PROMPT: Recast the text read from all of the items below as a single numbered list, one line per entry, with blank lines left out. Leave the pictures out of your answer.

THE DATA:
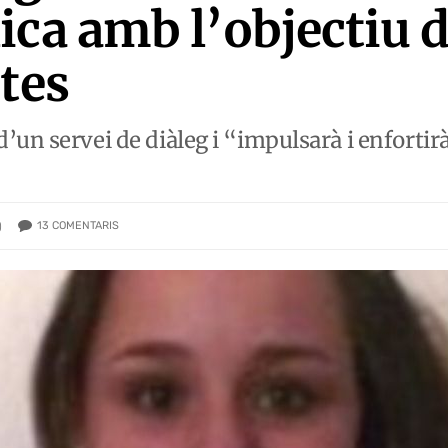
ica amb l’objectiu 
tes
un servei de diàleg i “impulsarà i enfortirà
13
COMENTARIS
)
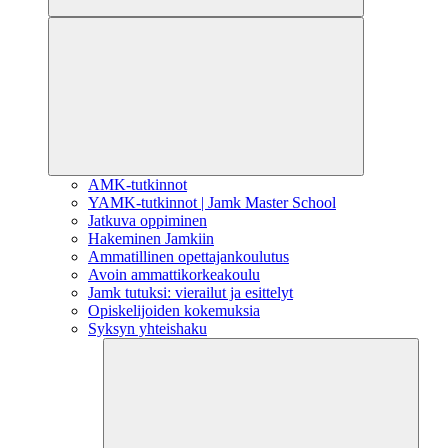
AMK-tutkinnot
YAMK-tutkinnot | Jamk Master School
Jatkuva oppiminen
Hakeminen Jamkiin
Ammatillinen opettajankoulutus
Avoin ammattikorkeakoulu
Jamk tutuksi: vierailut ja esittelyt
Opiskelijoiden kokemuksia
Syksyn yhteishaku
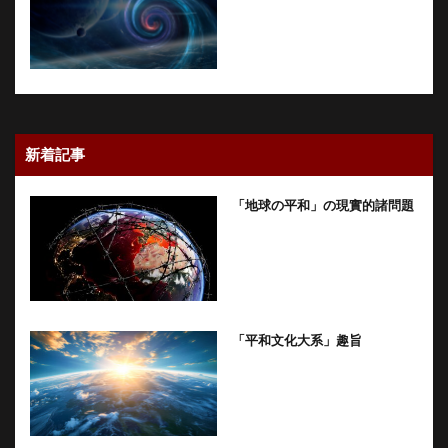
新着記事
「地球の平和」の現實的諸問題
「平和文化大系」趣旨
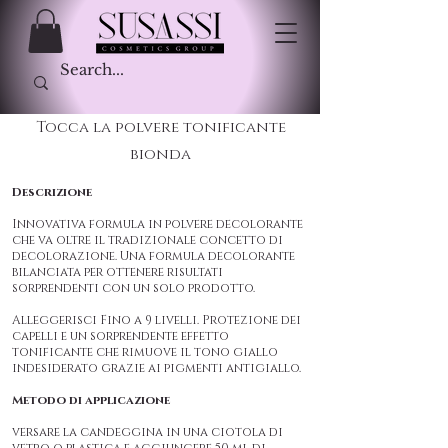
Tocca la polvere tonificante
bionda
Descrizione
Innovativa formula in polvere decolorante
che va oltre il tradizionale concetto di
decolorazione. Una formula decolorante
bilanciata per ottenere risultati
sorprendenti con un solo prodotto.
Alleggerisci Fino a 9 livelli. Protezione dei
capelli e un sorprendente effetto
tonificante che rimuove il tono giallo
indesiderato grazie ai pigmenti antigiallo.
Metodo di applicazione
versare la candeggina in una ciotola di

RESULT OF THIS TASK:
1. ica amb l’objectiu 
2. tes
3. un servei de diàleg i “impulsarà i enfortirà
4. 13
5. COMENTARIS
6. )
7. AMK-tutkinnot
8. YAMK-tutkinnot | Jamk Master School
9. Jatkuva oppiminen
10. Hakeminen Jamkiin
11. Ammatillinen opettajankoulutus
12. Avoin ammattikorkeakoulu
13. Jamk tutuksi: vierailut ja esittelyt
14. Opiskelijoiden kokemuksia
15. Syksyn yhteishaku
16. 新着記事
17. 「地球の平和」の現實的諸問題
18. 「平和文化大系」趣旨
19. Tocca la polvere tonificante
20. bionda
21. Descrizione
22. Innovativa formula in polvere decolorante
23. che va oltre il tradizionale concetto di
24. decolorazione. Una formula decolorante
25. bilanciata per ottenere risultati
26. sorprendenti con un solo prodotto.
27. Alleggerisci Fino a 9 livelli. Protezione dei
28. capelli e un sorprendente effetto
29. tonificante che rimuove il tono giallo
30. indesiderato grazie ai pigmenti antigiallo.
31. Metodo di applicazione
32. versare la candeggina in una ciotola di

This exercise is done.